New report shows more than 700,000 pupils benefiting from whole class instrumental teaching
More children are getting the opportunity to learn an instrument or take part in music ensembles such as choirs and orchestras thanks to the government’s network of music education hubs.
Figures released in a new report today show more than 700,000 children were taught to play a musical instrument with their class through the 120 music hubs across the country – which are backed by £300 million government funding and run by the Arts Council of England.
The Key Data on music education hubs report also shows that in 2016/2017:
- Almost 9 out of 10 schools (89%) benefitted from the support of the music hubs – up from 84% in 2013/2014;
- 711,241 pupils received whole class ensemble teaching through the hubs, up from 596,820 in 2013/2014 (up 19%);
- 182,602 pupils continue to learn an instrument after having had whole class ensemble teaching compared to 166,529 in 2013/14; and
- choirs are the single biggest type of music making activity, making up 32% of all ensembles. Other popular types of ensemble include rock bands and woodwind ensembles.
Music, art and design, drama and dance are included in the national curriculum and compulsory in all maintained schools from the age of 5 to 14, as part of a commitment to ensure pupils to get a broad, balanced education.
In 2012 we introduced a new network of music education hubs to support the teaching of music both in and out of school. These hubs are being supported by £300 million between 2016 and 2020.
School Standards Minister Nick Gibb said:
Learning a musical instrument opens all kinds of opportunities for children to express themselves, whether it’s being part of a band or orchestra or just playing for pleasure at home.
I believe all children, regardless of their backgrounds, should have the same opportunities and that’s why it’s so good to see that our music hubs are reaching so many, with more than 700,000 pupils learning to play instruments together in class last year.
Our continued support for the arts, which is the second highest funded element of the curriculum behind sport, will see almost £500m invested between 2016 and 2020 – with £300 million supporting the work of music hubs to make sure more and more pupils have the opportunity to learn an instrument.
Hannah Fouracre, Director of Music Education for the Arts Council of England said:
Whether it’s the boost in confidence that comes from having a creative outlet, the teamworking skills developed by being part of an ensemble, or the ways that taking part in arts activities improves performance across a child’s education, the benefits of music education are enormous.
With over 700,000 children across the country now playing an instrument thanks to music education hubs, the programme is a fantastic way to create these opportunities for as many young people as possible.
Music education hubs are partnerships formed of schools, local authorities, arts organisations and voluntary organisations working together to create joined-up music education provision.

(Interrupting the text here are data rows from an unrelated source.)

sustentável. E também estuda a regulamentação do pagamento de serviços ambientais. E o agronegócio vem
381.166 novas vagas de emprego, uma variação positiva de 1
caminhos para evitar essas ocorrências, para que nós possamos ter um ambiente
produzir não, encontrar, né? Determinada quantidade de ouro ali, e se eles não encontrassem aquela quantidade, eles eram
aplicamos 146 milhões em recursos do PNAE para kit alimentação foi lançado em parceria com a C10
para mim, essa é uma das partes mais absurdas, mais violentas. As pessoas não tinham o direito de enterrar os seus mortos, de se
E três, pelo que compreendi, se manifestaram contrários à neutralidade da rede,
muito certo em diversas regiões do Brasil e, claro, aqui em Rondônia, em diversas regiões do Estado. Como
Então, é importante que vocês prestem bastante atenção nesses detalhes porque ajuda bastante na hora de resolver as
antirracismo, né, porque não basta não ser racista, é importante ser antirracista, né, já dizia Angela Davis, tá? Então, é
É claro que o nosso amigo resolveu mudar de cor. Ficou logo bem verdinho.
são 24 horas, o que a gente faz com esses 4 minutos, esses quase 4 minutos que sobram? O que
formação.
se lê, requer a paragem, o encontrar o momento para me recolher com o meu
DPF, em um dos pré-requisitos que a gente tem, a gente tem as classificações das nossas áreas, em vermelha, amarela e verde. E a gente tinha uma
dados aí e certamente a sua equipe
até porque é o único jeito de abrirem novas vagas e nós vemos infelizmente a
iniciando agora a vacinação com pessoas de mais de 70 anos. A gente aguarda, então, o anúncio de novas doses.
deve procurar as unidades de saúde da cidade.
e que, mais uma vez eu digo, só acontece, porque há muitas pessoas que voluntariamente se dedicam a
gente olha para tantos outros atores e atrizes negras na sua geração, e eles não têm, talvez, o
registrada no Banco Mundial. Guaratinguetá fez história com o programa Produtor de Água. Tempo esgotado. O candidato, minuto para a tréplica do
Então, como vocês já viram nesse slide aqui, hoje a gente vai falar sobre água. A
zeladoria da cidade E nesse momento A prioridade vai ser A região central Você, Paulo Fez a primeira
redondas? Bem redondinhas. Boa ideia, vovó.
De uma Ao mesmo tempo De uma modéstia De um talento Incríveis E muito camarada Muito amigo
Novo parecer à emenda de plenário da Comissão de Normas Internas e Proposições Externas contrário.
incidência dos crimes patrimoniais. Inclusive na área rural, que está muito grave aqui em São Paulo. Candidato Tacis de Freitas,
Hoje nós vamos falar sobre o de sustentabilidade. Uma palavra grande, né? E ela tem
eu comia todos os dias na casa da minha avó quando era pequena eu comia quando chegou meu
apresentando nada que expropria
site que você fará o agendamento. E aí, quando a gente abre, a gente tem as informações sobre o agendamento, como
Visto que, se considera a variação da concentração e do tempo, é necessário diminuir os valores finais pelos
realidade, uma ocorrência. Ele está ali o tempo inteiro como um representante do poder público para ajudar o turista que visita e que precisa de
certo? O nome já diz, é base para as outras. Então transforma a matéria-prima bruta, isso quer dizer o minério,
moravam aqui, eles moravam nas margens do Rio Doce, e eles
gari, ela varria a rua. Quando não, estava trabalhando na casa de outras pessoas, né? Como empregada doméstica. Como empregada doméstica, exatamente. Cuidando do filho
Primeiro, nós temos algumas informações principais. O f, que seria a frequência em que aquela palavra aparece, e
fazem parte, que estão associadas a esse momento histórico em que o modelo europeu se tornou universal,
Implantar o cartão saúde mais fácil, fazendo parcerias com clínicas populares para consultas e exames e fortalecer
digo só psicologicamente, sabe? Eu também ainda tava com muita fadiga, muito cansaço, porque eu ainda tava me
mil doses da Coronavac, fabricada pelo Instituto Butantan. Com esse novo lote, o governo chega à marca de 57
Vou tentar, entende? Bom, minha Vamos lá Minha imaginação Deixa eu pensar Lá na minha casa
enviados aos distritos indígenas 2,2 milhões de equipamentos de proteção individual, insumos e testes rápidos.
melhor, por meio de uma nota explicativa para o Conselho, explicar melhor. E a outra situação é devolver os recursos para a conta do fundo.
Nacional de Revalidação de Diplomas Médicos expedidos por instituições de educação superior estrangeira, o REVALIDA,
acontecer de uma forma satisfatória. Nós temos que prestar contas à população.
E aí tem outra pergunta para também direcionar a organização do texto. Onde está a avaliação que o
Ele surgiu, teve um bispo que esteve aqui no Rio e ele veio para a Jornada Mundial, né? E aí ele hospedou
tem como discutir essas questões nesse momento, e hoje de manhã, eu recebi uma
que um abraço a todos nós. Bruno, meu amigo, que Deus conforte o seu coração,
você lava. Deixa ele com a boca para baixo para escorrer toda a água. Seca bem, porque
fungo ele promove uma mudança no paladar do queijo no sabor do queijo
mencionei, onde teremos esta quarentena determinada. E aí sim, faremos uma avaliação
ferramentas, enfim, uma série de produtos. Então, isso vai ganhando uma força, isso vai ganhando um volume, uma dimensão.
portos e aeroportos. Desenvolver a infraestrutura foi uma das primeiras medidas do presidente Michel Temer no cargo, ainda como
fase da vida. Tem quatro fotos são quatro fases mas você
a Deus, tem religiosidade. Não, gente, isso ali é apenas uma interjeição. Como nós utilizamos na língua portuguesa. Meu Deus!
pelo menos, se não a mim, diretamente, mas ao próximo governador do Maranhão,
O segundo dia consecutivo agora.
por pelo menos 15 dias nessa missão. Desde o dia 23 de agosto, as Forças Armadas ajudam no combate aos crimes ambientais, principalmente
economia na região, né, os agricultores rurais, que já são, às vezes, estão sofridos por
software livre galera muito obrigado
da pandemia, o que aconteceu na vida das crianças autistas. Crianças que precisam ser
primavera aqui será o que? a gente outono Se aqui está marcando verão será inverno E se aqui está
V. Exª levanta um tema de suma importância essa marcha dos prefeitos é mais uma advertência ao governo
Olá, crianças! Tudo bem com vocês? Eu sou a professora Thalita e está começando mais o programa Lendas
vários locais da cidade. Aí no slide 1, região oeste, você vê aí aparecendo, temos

Earlier this year, the Schools Minister announced increased funding for arts education programmes, taking the total investment between 2016 and 2020 to £496 million. The extra money gives pupils across the country access to a range of cultural opportunities including:
- Almost £90 million of combined funding in 2018-20 will go to the Music and Dance Scheme (MDS) and the Dance and Drama Awards (DaDa). These funds support the most talented pupils to attend prestigious arts institutions, such as the Royal Ballet School in London and Chetham’s School of Music in Manchester. Previous recipients include award-winning actor and star of the Crown, Claire Foy;
- £8 million in 2018-20 to support a number of cultural education programmes. These give young people the chance to try their hand at film making with the British Film Institute, improve their skills with the National Youth Dance Company and explore different art materials at National Art and Design Saturday Clubs. This funding also gives pupils the chance to learn about the country’s most famous historical sites with Historic England; and
- a £1 million boost in 2018-20 for the ‘In Harmony’ projects in Liverpool, Lambeth, Newcastle-upon-Tyne, Nottingham, Leeds, Telford and Wrekin/Stoke-on-Trent to help them to continue to provide music education for disadvantaged pupils in their area. These projects aim to inspire and transform the lives of children and families in deprived communities through the power and discipline of ensemble music making.